Adding a Snowflake Connection

Prerequisites

In order to establish a connection with Snowflake, a user with sufficient permissions is required.
A route between the Zeenea scanner and the database must be open to allow traffic between the two.

note

A configuration template can be downloaded here: Snowflake.conf

Supported Versions

The Snowflake connector has been tested with the cloud version of this service.

Installing the Plugin

From version 54 of the scanner, the Snowflake connector is presented as a plugin.

It can be downloaded here and requires a scanner version 64 or later: Zeenea Connector Downloads.

For more information on how to install a plugin, please refer to the following article: Installing and Configuring Connectors as a Plugin.

note

For users of Java 17 and later, the Snowflake driver use old private Java API. A special option should be added on the scanner command line in order to provide access to this API.

-J--add-opens=java.base/java.nio=ALL-UNNAMED

You can pass it directly to zeenea-scanner. If on Linux, it can be added to the conf/application.ini file. Create it if it doesn't exist already.

Declaring the Connection

Creating and configuring connectors is done through a dedicated configuration file located in the /connections folder of the relevant scanner.

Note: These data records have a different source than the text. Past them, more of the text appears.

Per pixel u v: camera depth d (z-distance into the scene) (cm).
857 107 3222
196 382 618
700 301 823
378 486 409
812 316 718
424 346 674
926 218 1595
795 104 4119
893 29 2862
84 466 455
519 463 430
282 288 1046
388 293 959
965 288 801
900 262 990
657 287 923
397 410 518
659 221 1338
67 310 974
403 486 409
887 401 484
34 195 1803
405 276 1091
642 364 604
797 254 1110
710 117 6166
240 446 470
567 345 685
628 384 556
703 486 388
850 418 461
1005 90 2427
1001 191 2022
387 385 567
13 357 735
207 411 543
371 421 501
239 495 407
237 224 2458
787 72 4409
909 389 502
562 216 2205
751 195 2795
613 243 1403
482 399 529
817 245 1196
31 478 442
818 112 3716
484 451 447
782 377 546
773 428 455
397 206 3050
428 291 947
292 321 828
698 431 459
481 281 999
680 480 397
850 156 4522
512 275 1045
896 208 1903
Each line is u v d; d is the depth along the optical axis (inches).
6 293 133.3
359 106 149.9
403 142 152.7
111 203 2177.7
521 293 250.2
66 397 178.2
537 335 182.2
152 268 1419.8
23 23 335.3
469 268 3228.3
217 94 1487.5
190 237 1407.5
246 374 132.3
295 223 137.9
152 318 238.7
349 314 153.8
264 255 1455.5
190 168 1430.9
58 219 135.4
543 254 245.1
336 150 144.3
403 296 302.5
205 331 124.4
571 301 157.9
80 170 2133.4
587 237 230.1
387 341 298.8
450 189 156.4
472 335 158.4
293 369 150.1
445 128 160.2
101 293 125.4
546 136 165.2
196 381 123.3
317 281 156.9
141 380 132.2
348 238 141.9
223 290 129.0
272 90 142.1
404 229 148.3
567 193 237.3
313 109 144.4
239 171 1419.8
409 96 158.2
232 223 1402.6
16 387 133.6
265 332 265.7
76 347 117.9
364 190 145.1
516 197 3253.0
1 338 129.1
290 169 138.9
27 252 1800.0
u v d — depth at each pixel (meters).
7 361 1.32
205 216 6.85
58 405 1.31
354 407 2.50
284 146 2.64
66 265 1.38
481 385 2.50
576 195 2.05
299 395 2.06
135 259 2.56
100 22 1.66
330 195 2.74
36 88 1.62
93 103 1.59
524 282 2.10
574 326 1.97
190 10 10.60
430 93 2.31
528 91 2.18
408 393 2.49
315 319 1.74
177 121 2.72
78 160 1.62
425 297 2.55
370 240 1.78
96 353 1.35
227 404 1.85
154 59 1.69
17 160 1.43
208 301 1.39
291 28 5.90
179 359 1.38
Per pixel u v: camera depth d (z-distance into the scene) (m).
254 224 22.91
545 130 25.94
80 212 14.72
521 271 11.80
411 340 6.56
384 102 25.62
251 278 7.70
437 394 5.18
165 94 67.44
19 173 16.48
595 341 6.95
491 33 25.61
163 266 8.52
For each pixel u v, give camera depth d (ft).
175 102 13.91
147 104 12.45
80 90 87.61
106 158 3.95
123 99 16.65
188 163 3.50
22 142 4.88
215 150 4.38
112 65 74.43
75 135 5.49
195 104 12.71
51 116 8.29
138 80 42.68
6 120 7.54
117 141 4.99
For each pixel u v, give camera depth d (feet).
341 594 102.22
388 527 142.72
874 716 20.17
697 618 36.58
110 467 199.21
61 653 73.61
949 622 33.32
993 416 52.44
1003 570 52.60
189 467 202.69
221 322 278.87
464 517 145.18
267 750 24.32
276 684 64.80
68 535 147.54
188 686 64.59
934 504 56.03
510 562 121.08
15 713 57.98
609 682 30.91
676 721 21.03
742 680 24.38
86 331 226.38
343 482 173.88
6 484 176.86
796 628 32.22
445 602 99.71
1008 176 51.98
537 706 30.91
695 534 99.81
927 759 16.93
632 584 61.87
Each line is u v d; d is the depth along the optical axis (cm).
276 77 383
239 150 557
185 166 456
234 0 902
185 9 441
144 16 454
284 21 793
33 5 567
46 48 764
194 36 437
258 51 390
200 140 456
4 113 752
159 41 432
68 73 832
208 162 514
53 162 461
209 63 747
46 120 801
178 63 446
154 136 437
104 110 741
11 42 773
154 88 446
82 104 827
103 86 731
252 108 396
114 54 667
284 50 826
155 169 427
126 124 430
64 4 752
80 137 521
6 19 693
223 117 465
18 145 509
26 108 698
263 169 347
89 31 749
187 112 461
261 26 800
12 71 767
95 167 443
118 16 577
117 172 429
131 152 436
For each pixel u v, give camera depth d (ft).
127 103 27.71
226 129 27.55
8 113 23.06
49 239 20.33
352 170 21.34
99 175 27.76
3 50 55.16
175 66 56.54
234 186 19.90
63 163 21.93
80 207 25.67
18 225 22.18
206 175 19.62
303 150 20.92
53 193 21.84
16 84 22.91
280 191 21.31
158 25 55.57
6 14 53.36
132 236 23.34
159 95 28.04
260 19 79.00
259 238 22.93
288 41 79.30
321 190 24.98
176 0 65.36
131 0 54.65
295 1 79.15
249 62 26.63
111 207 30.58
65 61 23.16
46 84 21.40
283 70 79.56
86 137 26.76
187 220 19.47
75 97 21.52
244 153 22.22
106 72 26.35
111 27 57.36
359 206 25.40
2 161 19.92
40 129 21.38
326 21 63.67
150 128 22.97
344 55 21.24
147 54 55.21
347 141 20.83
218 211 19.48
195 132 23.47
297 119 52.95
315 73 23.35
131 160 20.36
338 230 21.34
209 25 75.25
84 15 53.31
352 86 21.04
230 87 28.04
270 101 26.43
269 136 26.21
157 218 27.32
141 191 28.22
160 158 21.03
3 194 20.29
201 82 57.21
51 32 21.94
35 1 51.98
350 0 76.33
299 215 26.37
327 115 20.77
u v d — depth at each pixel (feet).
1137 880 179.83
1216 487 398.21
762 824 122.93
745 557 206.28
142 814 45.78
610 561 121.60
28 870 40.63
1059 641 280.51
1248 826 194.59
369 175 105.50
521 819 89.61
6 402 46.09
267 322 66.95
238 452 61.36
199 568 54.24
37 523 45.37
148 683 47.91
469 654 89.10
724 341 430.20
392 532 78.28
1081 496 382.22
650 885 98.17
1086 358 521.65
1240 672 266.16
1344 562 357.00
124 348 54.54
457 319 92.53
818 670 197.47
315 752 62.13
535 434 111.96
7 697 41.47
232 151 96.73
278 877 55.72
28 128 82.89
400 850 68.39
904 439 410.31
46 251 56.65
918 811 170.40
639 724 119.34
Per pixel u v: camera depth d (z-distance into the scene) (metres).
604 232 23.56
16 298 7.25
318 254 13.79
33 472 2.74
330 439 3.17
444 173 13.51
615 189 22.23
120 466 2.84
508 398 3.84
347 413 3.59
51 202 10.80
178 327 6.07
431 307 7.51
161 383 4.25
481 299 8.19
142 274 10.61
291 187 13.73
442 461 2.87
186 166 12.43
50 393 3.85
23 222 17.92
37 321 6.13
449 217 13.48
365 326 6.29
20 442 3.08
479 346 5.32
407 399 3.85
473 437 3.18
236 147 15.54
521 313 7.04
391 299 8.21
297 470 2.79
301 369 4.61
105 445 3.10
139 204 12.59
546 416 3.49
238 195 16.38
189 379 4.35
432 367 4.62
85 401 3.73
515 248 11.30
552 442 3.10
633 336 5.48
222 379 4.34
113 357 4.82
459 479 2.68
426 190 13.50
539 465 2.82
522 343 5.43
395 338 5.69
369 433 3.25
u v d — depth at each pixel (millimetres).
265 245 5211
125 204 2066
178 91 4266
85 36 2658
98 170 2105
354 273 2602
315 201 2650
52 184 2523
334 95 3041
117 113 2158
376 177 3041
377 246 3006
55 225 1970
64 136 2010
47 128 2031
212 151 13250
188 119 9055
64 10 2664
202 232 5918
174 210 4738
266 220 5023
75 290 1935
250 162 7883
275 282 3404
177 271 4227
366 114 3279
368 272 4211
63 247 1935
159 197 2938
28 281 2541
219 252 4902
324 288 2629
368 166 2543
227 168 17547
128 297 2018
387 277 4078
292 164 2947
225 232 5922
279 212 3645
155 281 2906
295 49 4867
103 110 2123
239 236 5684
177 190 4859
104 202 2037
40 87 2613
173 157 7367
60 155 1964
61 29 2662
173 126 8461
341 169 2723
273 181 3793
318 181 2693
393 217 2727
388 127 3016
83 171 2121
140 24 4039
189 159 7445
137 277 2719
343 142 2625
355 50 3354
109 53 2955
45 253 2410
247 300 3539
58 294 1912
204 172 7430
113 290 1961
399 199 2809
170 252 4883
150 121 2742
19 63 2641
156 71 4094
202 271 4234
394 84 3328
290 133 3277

Read more: Managing Connections

In order to establish a connection with Snowflake, specifying the following parameters in the dedicated file is required:

Parameter	Expected Value
`name`	The name that will be displayed to catalog users for this connection
`code`	Unique identifier of the connection on the Zeenea platform. Once registered on the platform, this code must not be modified or the connection will be considered as new and the old one removed from the scanner.
`connector_id`	The type of connector to be used for the connection. Here, the value must be `Snowflake` and this value must not be modified.
`connection.url`	Database address. Example: `jdbc:snowflake://kn12345.eu-west-1.snowflakecomputing.com/?db=SNOWFLAKE_DATA&warehouse=SMALL_COMPUTE_WH`. Parameter `db` and `warehouse` are mandatory to define a connection entry point.
`connection.username`	Username
`connection.password`	User password. (Optional during key pair authentication use.)
`connection.privateKeyPath`	Full path to the `rs_key.p8` type file for key pair authentication
`connection.passphrase`	Key password
`dataClassification.enabled`	Option to enable retrieval of "Privacy Category" and "Semantic Category" metadata related to Snowflake data classification features
`proxy.scheme`	Depending on the proxy, `http` or `https`
`proxy.hostname`	Proxy address
`proxy.port`	Proxy port
`proxy.username`	Proxy username
`proxy.password`	Proxy account password
`cache.enabled`	Enable the cache functionality. When the cache is activated, the schema update performs four queries per database instead of four per imported table. The result is greater efficiency.
`cache.folder`	Folder where caches are stored. The same folder can be used by several connections. The size of the cache file produced depends on the number of tables in the database (and not on the number of tables imported into Zeenea). If the folder is not specified, the cache is stored in memory.
`cache.ttl`	Cache validity period (default `12h`). As long as the cache is valid, requests that fill it are not executed.
`lineage.view.enabled`	Option to enable view lineage feature. Default value `false`.
`lineage.pipe.enabled`	Option to enable Snowpipe lineage feature. Default value `false`.
`lineage.history.enabled`	Option to enable execution history lineage feature. Default value `false`.
`lineage.history.warehouse`	The name of the Warehouse where the queries are executed.
`lineage.history.period`	Number of days to analyze the queries between the start of the extraction and this number.
`filter`	To filter datasets during the inventory. See Rich Filters.
`multi_catalog.enabled`	To activate multi-database connection configuration. Default value `false`. The `multi catalog` mode makes the connector incompatible with the lineage features available from other connectors such as dbt, Tableau, PowerBI SaaS, etc.
`multi_account.enabled`	Plugin v73 and higher. To activate multi account support (`true` \| `false`). Default is `false`. When multi account is activated, `multi_catalog` is activated as well and overrides `multi_catalog.enabled` parameter to `true`. Warning: this parameter should not be changed after datasets have been imported because it changes the ways they are identified.
`multi_account.list`	Plugin v73 and higher. (Optional) List of accounts to be inventoried. It consists of a succession of Snowflake account identifiers separated by a space. Account identifiers must be in the form “-” (see Snowflake documentation). If unset, the organization's account list is retrieved and used.

note

A template of the configuration file is available in this repository.

User Permissions

In order to collect metadata, the running user must have read-only access to databases that need cataloging.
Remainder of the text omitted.